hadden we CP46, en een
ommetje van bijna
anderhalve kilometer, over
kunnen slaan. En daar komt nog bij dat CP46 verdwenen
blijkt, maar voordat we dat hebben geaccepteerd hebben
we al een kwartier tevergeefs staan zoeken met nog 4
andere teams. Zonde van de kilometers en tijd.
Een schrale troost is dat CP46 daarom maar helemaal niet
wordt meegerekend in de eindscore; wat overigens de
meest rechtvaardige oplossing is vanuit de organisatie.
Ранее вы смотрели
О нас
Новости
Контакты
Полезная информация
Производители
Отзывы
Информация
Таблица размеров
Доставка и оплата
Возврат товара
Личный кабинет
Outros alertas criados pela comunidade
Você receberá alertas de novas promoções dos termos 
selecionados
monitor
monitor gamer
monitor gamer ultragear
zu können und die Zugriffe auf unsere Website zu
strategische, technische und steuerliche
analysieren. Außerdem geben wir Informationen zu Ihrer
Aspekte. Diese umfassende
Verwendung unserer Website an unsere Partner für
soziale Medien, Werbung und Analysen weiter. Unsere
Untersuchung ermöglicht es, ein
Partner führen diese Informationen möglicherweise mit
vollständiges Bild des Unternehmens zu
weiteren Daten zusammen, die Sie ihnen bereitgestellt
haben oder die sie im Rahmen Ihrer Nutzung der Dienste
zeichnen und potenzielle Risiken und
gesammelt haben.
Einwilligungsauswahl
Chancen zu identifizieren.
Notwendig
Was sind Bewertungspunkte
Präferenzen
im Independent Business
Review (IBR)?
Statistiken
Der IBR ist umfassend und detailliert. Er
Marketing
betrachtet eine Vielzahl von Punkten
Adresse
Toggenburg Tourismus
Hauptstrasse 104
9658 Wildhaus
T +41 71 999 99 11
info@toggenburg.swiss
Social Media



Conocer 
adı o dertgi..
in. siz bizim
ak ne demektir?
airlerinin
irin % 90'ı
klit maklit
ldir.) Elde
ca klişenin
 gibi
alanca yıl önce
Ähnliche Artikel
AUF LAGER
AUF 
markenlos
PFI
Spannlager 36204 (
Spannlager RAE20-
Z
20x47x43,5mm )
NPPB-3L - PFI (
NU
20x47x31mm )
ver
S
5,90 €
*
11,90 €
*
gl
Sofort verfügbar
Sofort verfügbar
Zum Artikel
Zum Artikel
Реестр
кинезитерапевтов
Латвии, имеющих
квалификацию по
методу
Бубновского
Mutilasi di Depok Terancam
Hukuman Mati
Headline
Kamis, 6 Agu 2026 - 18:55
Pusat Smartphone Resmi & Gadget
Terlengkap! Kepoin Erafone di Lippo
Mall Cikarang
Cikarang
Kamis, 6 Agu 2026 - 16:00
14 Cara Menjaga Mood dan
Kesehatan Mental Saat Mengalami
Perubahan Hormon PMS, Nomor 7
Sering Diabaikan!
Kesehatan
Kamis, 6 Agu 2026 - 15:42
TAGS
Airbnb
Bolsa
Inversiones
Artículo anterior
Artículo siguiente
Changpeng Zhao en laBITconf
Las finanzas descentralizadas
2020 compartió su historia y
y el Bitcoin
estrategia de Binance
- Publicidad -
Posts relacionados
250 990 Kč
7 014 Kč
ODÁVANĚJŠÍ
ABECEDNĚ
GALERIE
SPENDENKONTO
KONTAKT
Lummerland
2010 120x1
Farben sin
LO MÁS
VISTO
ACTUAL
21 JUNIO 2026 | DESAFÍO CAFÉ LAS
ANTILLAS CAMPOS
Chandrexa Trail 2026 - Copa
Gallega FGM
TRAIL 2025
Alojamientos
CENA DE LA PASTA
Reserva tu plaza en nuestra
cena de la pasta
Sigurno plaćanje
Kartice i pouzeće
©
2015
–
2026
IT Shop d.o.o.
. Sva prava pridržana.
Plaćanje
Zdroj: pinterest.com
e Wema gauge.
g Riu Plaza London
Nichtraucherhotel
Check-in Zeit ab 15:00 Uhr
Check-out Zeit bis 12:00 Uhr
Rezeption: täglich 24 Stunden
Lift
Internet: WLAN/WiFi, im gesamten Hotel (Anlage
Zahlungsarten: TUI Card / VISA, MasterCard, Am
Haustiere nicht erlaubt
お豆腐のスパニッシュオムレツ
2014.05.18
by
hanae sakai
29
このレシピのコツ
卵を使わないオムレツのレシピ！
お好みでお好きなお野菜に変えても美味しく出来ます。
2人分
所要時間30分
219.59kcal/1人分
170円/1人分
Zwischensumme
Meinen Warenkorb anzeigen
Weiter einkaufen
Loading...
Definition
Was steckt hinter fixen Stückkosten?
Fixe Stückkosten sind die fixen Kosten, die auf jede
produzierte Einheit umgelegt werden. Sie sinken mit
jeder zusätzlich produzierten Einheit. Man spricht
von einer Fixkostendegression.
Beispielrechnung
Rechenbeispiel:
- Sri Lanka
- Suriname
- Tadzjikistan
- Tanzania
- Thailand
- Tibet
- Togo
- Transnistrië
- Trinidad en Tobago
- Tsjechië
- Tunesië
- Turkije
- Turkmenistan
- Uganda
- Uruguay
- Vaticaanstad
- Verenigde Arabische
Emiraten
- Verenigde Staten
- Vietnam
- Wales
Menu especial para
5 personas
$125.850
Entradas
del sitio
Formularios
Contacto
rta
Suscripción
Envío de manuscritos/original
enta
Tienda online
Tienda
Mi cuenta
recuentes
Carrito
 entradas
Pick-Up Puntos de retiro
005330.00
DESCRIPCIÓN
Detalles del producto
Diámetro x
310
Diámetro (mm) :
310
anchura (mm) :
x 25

═══

=== EXERCISE REQUIREMENTS ===
Your task is to restate every record exactly.

=== PROBLEM SOLUTION ===
hadden we CP46, en een
ommetje van bijna
anderhalve kilometer, over
kunnen slaan. En daar komt nog bij dat CP46 verdwenen
blijkt, maar voordat we dat hebben geaccepteerd hebben
we al een kwartier tevergeefs staan zoeken met nog 4
andere teams. Zonde van de kilometers en tijd.
Een schrale troost is dat CP46 daarom maar helemaal niet
wordt meegerekend in de eindscore; wat overigens de
meest rechtvaardige oplossing is vanuit de organisatie.
Ранее вы смотрели
О нас
Новости
Контакты
Полезная информация
Производители
Отзывы
Информация
Таблица размеров
Доставка и оплата
Возврат товара
Личный кабинет
Outros alertas criados pela comunidade
Você receberá alertas de novas promoções dos termos 
selecionados
monitor
monitor gamer
monitor gamer ultragear
zu können und die Zugriffe auf unsere Website zu
strategische, technische und steuerliche
analysieren. Außerdem geben wir Informationen zu Ihrer
Aspekte. Diese umfassende
Verwendung unserer Website an unsere Partner für
soziale Medien, Werbung und Analysen weiter. Unsere
Untersuchung ermöglicht es, ein
Partner führen diese Informationen möglicherweise mit
vollständiges Bild des Unternehmens zu
weiteren Daten zusammen, die Sie ihnen bereitgestellt
haben oder die sie im Rahmen Ihrer Nutzung der Dienste
zeichnen und potenzielle Risiken und
gesammelt haben.
Einwilligungsauswahl
Chancen zu identifizieren.
Notwendig
Was sind Bewertungspunkte
Präferenzen
im Independent Business
Review (IBR)?
Statistiken
Der IBR ist umfassend und detailliert. Er
Marketing
betrachtet eine Vielzahl von Punkten
Adresse
Toggenburg Tourismus
Hauptstrasse 104
9658 Wildhaus
T +41 71 999 99 11
info@toggenburg.swiss
Social Media



Conocer 
adı o dertgi..
in. siz bizim
ak ne demektir?
airlerinin
irin % 90'ı
klit maklit
ldir.) Elde
ca klişenin
 gibi
alanca yıl önce
Ähnliche Artikel
AUF LAGER
AUF 
markenlos
PFI
Spannlager 36204 (
Spannlager RAE20-
Z
20x47x43,5mm )
NPPB-3L - PFI (
NU
20x47x31mm )
ver
S
5,90 €
*
11,90 €
*
gl
Sofort verfügbar
Sofort verfügbar
Zum Artikel
Zum Artikel
Реестр
кинезитерапевтов
Латвии, имеющих
квалификацию по
методу
Бубновского
Mutilasi di Depok Terancam
Hukuman Mati
Headline
Kamis, 6 Agu 2026 - 18:55
Pusat Smartphone Resmi & Gadget
Terlengkap! Kepoin Erafone di Lippo
Mall Cikarang
Cikarang
Kamis, 6 Agu 2026 - 16:00
14 Cara Menjaga Mood dan
Kesehatan Mental Saat Mengalami
Perubahan Hormon PMS, Nomor 7
Sering Diabaikan!
Kesehatan
Kamis, 6 Agu 2026 - 15:42
TAGS
Airbnb
Bolsa
Inversiones
Artículo anterior
Artículo siguiente
Changpeng Zhao en laBITconf
Las finanzas descentralizadas
2020 compartió su historia y
y el Bitcoin
estrategia de Binance
- Publicidad -
Posts relacionados
250 990 Kč
7 014 Kč
ODÁVANĚJŠÍ
ABECEDNĚ
GALERIE
SPENDENKONTO
KONTAKT
Lummerland
2010 120x1
Farben sin
LO MÁS
VISTO
ACTUAL
21 JUNIO 2026 | DESAFÍO CAFÉ LAS
ANTILLAS CAMPOS
Chandrexa Trail 2026 - Copa
Gallega FGM
TRAIL 2025
Alojamientos
CENA DE LA PASTA
Reserva tu plaza en nuestra
cena de la pasta
Sigurno plaćanje
Kartice i pouzeće
©
2015
–
2026
IT Shop d.o.o.
. Sva prava pridržana.
Plaćanje
Zdroj: pinterest.com
e Wema gauge.
g Riu Plaza London
Nichtraucherhotel
Check-in Zeit ab 15:00 Uhr
Check-out Zeit bis 12:00 Uhr
Rezeption: täglich 24 Stunden
Lift
Internet: WLAN/WiFi, im gesamten Hotel (Anlage
Zahlungsarten: TUI Card / VISA, MasterCard, Am
Haustiere nicht erlaubt
お豆腐のスパニッシュオムレツ
2014.05.18
by
hanae sakai
29
このレシピのコツ
卵を使わないオムレツのレシピ！
お好みでお好きなお野菜に変えても美味しく出来ます。
2人分
所要時間30分
219.59kcal/1人分
170円/1人分
Zwischensumme
Meinen Warenkorb anzeigen
Weiter einkaufen
Loading...
Definition
Was steckt hinter fixen Stückkosten?
Fixe Stückkosten sind die fixen Kosten, die auf jede
produzierte Einheit umgelegt werden. Sie sinken mit
jeder zusätzlich produzierten Einheit. Man spricht
von einer Fixkostendegression.
Beispielrechnung
Rechenbeispiel:
- Sri Lanka
- Suriname
- Tadzjikistan
- Tanzania
- Thailand
- Tibet
- Togo
- Transnistrië
- Trinidad en Tobago
- Tsjechië
- Tunesië
- Turkije
- Turkmenistan
- Uganda
- Uruguay
- Vaticaanstad
- Verenigde Arabische
Emiraten
- Verenigde Staten
- Vietnam
- Wales
Menu especial para
5 personas
$125.850
Entradas
del sitio
Formularios
Contacto
rta
Suscripción
Envío de manuscritos/original
enta
Tienda online
Tienda
Mi cuenta
recuentes
Carrito
 entradas
Pick-Up Puntos de retiro
005330.00
DESCRIPCIÓN
Detalles del producto
Diámetro x
310
Diámetro (mm) :
310
anchura (mm) :
x 25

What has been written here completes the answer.